====== DATA PROVIDED ======
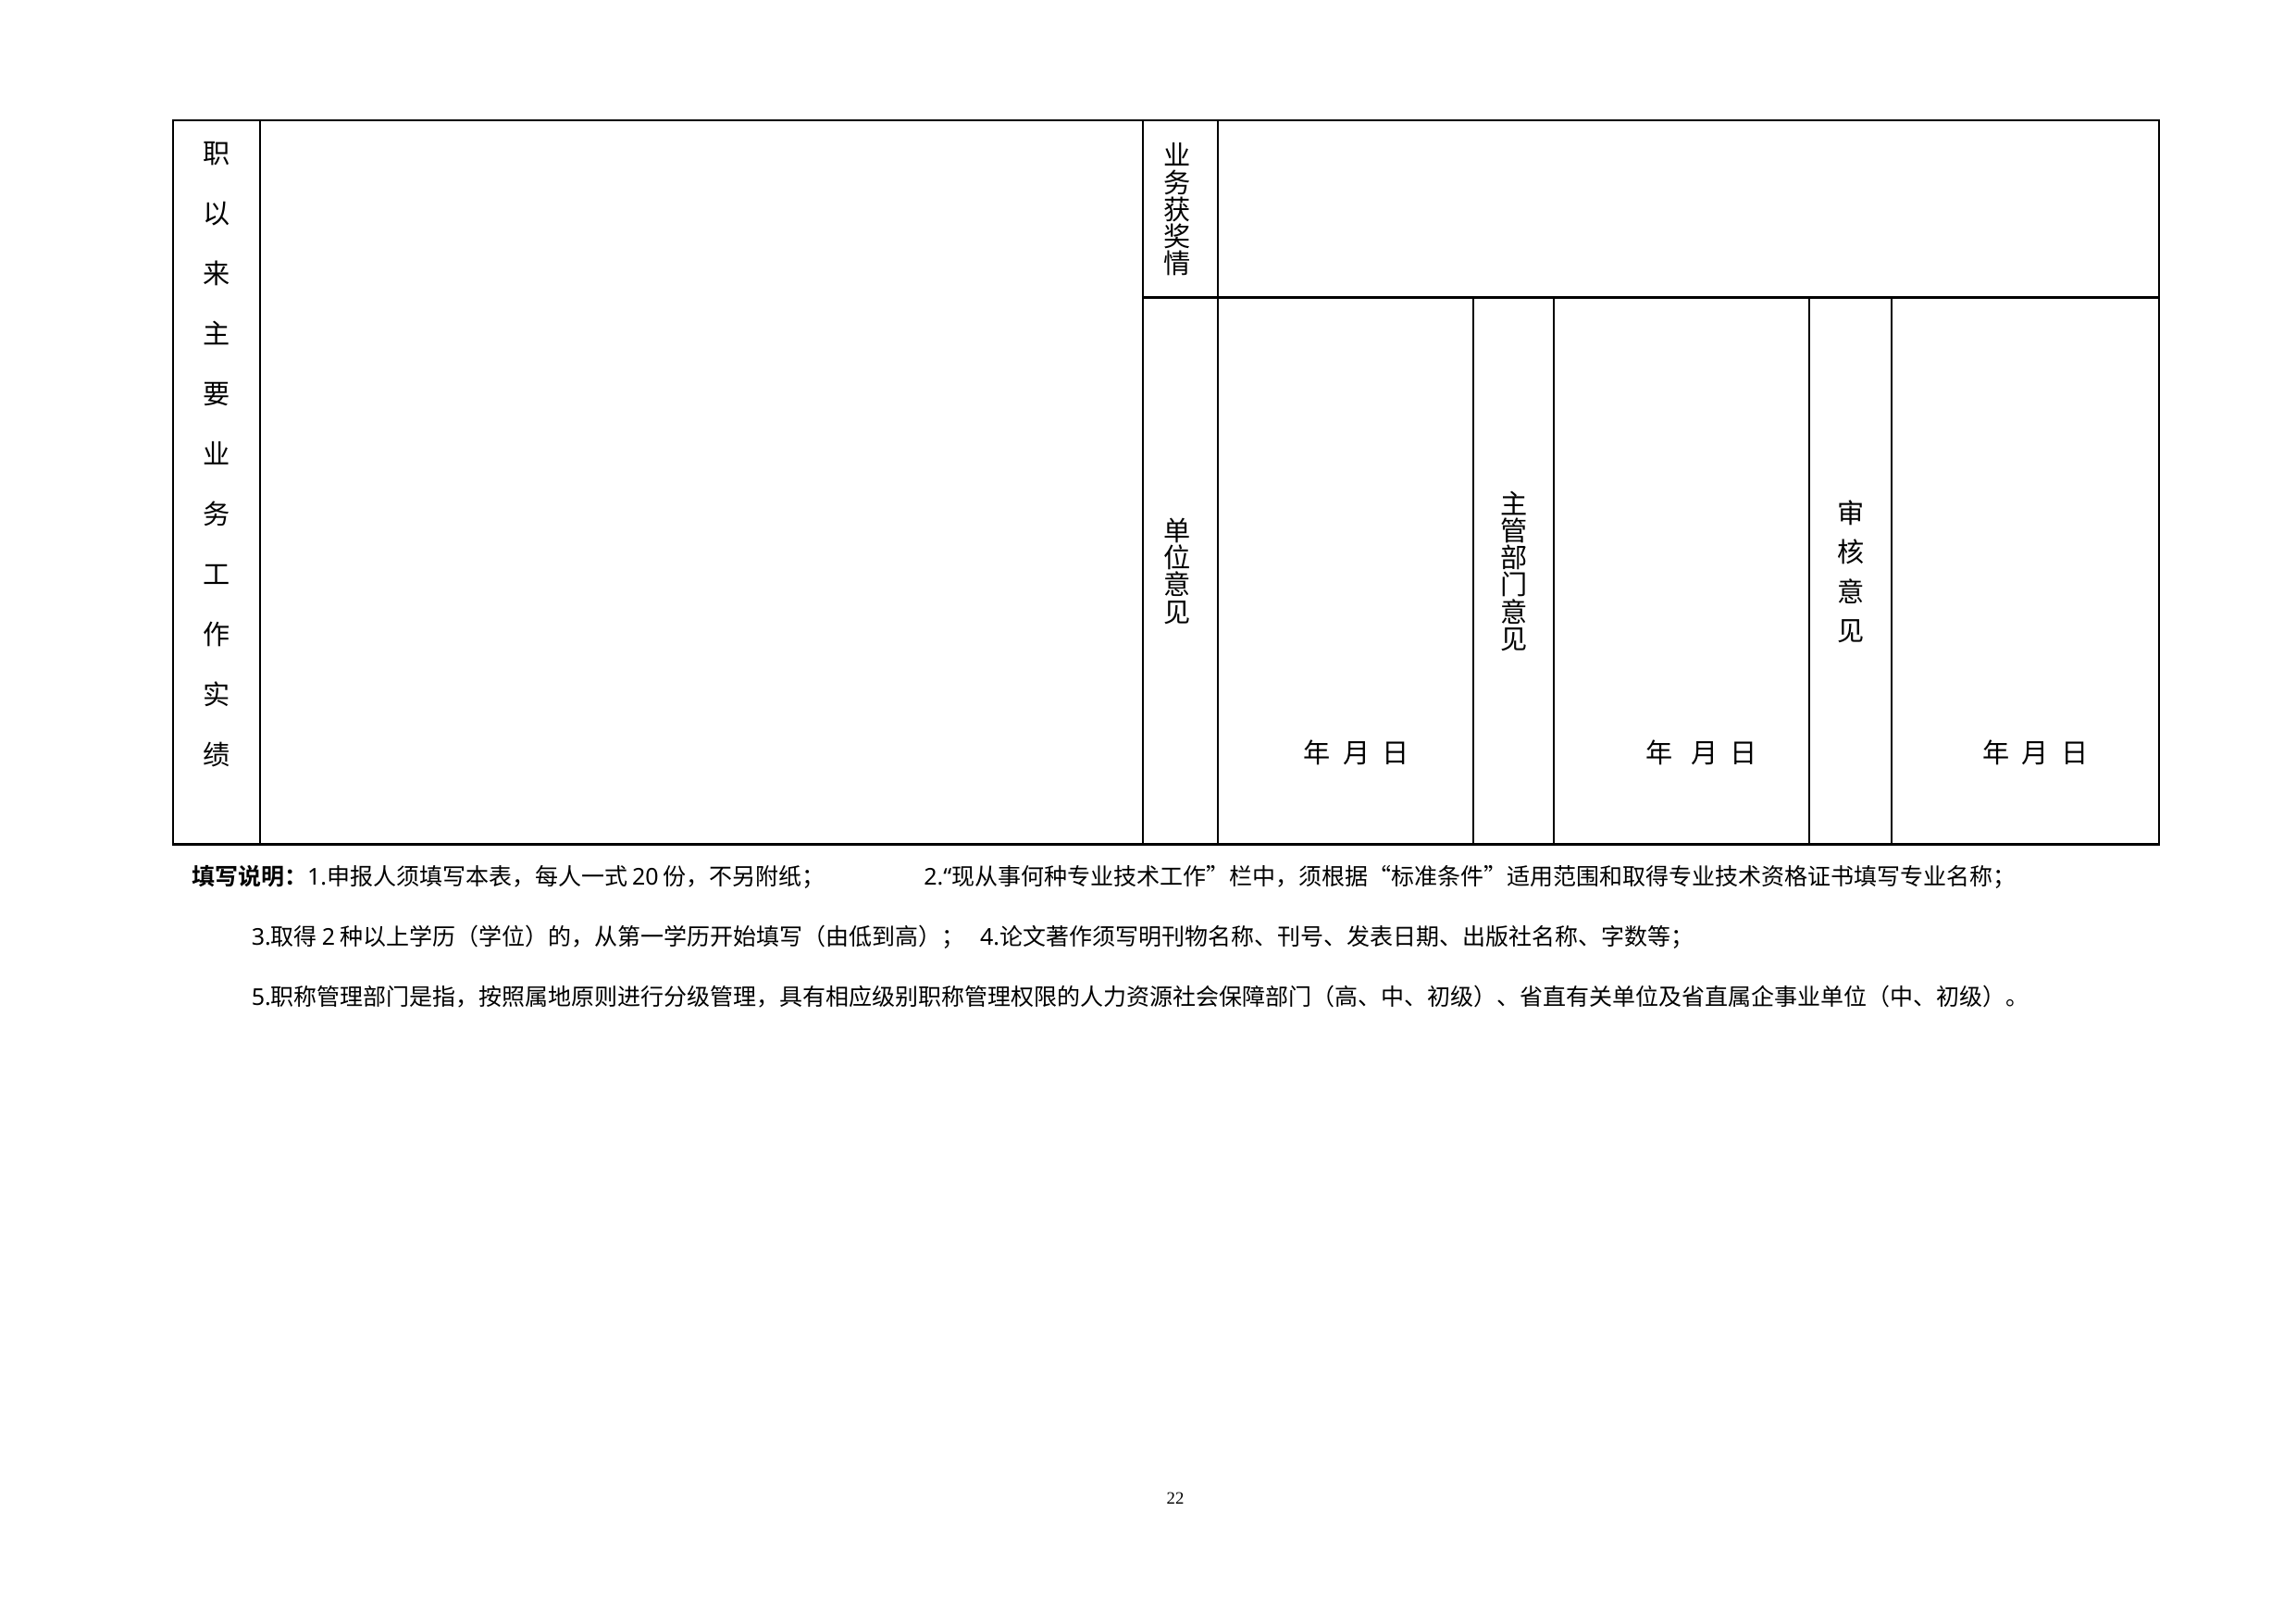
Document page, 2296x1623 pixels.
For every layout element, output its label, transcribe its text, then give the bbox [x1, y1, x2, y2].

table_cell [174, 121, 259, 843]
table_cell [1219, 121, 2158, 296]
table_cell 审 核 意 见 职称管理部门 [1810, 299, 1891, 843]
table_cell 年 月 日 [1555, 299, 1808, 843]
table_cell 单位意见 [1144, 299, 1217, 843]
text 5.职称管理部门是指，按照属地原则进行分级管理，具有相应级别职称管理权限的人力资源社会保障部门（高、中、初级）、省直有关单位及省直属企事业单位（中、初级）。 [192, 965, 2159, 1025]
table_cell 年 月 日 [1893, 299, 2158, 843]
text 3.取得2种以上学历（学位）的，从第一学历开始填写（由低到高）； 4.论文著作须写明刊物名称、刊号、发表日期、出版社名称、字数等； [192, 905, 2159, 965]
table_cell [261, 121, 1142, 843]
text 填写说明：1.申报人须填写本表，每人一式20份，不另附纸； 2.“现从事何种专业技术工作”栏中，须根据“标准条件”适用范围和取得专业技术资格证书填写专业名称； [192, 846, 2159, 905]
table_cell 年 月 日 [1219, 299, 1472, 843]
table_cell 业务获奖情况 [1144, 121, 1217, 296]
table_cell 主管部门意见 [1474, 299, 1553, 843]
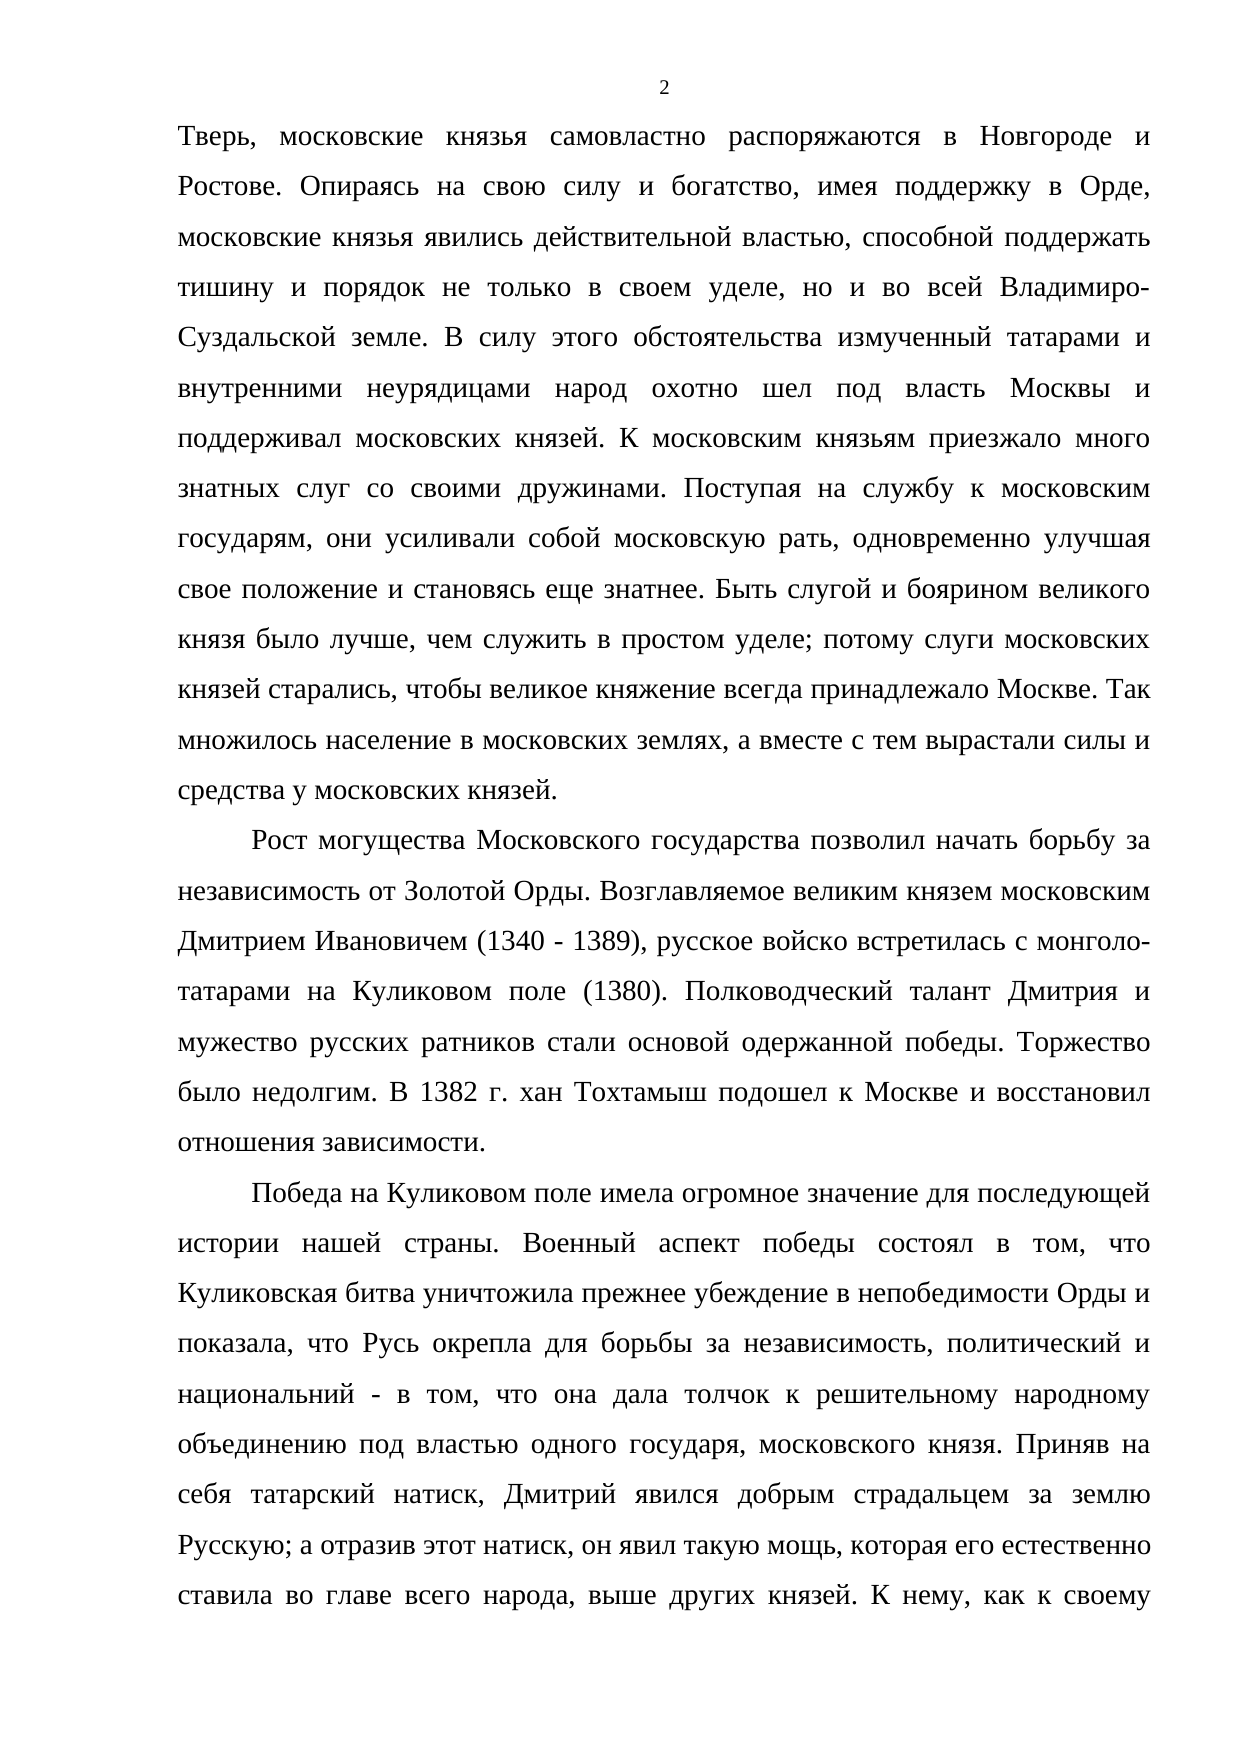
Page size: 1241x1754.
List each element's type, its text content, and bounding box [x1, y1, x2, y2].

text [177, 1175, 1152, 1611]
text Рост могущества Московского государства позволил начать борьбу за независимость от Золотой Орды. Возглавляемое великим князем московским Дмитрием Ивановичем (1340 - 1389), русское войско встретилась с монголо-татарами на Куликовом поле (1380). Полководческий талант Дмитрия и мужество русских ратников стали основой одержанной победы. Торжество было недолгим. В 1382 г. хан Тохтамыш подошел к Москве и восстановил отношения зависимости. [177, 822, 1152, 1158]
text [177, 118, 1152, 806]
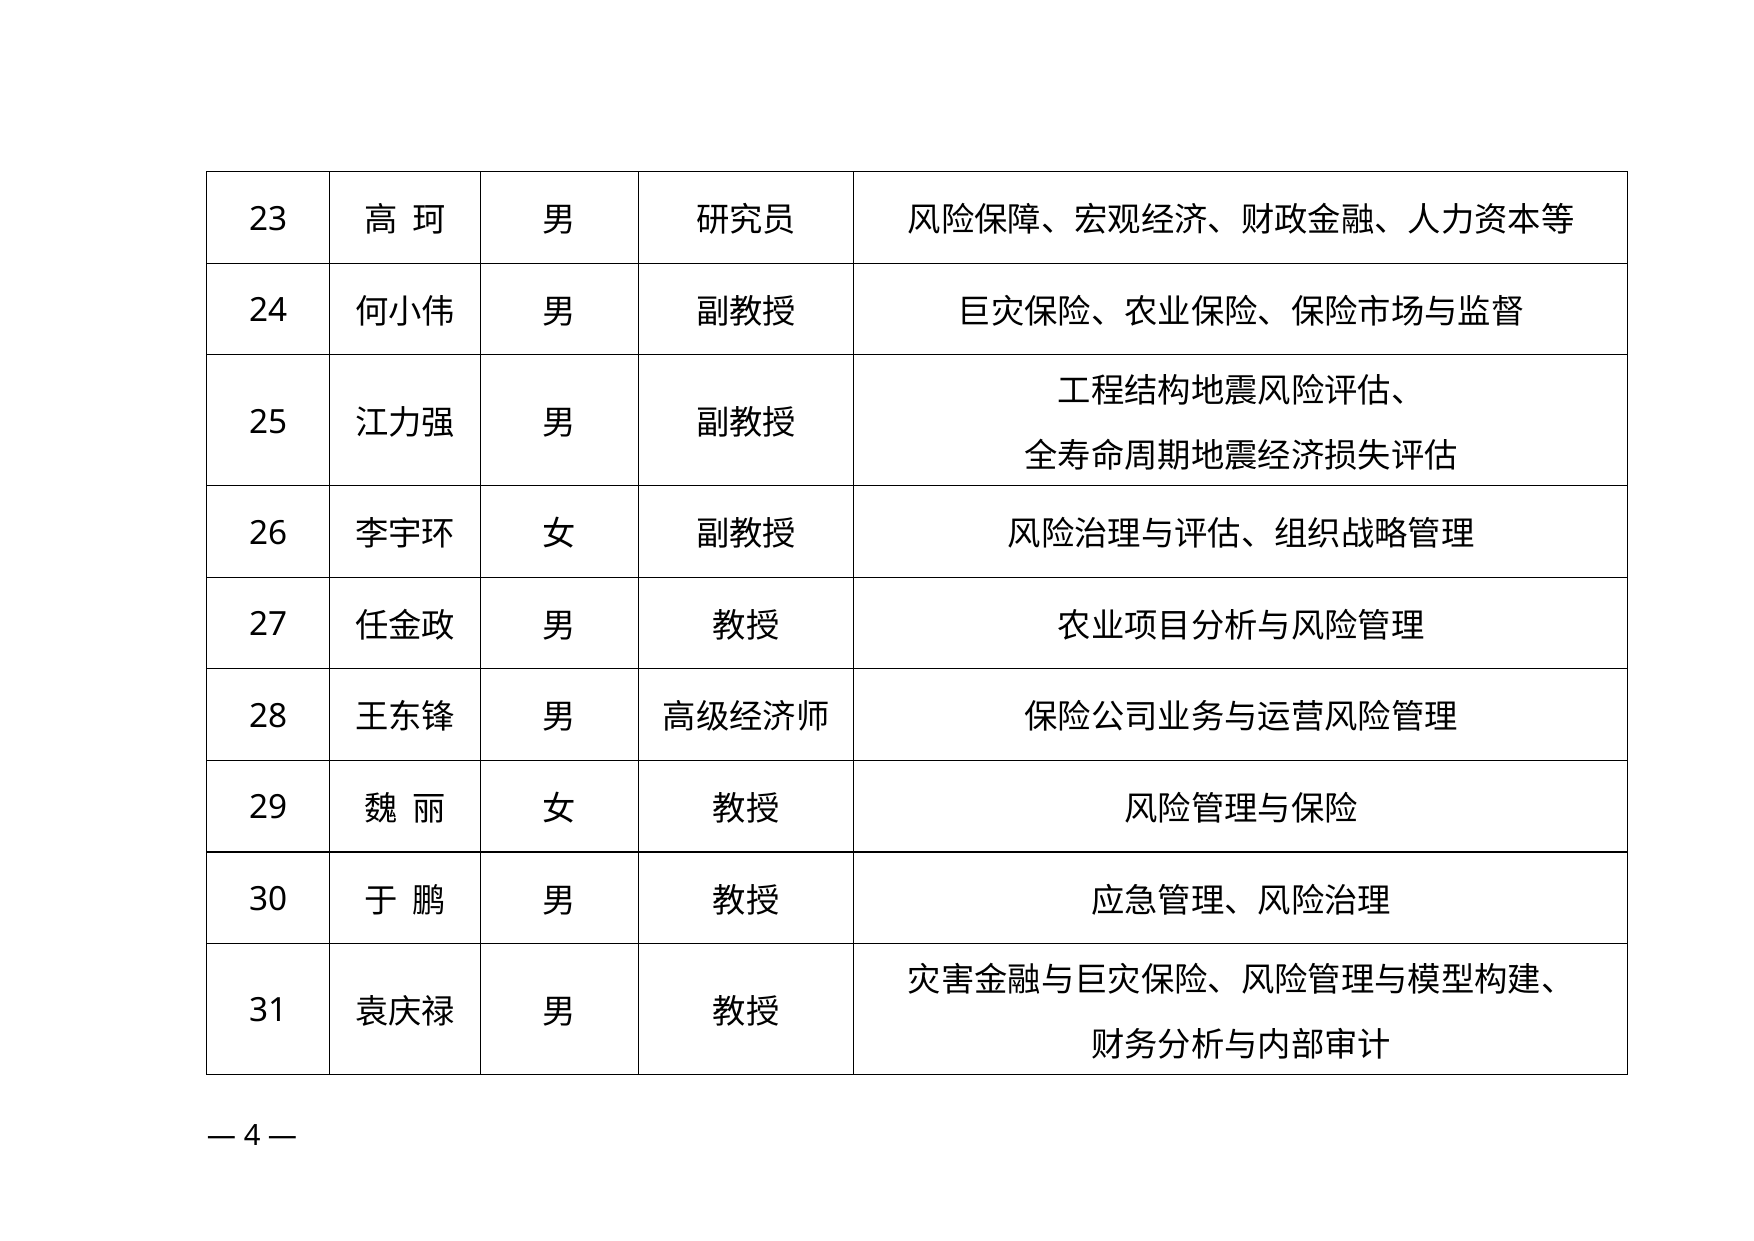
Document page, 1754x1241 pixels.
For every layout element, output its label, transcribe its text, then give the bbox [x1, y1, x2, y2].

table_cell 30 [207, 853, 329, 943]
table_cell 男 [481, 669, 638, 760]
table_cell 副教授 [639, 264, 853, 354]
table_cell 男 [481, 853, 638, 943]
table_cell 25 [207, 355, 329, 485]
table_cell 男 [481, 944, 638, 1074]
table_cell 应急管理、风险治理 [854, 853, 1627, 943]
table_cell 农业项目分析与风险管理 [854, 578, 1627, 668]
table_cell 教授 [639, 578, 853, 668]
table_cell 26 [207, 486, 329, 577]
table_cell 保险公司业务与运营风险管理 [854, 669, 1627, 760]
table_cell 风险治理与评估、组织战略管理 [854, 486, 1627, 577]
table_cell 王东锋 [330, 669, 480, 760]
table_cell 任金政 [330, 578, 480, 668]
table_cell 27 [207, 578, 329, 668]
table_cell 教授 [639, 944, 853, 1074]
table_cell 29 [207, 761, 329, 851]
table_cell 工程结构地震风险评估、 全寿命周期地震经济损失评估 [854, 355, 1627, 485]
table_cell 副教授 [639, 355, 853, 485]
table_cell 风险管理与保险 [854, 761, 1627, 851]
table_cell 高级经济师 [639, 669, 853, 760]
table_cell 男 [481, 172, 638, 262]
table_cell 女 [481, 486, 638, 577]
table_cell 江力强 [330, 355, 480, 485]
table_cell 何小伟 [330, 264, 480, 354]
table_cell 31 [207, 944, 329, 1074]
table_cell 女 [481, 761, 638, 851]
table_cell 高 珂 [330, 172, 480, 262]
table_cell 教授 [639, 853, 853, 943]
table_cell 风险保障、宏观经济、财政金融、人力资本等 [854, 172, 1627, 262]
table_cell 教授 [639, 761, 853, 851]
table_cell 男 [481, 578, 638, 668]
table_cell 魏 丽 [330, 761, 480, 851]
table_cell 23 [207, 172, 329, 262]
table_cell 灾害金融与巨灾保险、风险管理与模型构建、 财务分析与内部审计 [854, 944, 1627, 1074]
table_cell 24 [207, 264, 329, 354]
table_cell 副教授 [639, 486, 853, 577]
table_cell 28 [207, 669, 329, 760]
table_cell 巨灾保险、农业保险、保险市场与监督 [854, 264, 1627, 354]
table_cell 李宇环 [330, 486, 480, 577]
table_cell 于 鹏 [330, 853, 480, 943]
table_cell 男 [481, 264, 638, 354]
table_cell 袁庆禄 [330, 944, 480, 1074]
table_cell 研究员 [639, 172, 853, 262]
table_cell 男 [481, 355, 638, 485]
======
* **TASK DETAILS**:
Using the data above, reproduce exactly the lines from the line that contains "Page size: 1241x1754." through the line that contains "List each element's", including both.

* **RESPONSE AREA**:
Page size: 1241x1754.
List each element's type, its text content, and bounding box [x1, y1, x2, y2].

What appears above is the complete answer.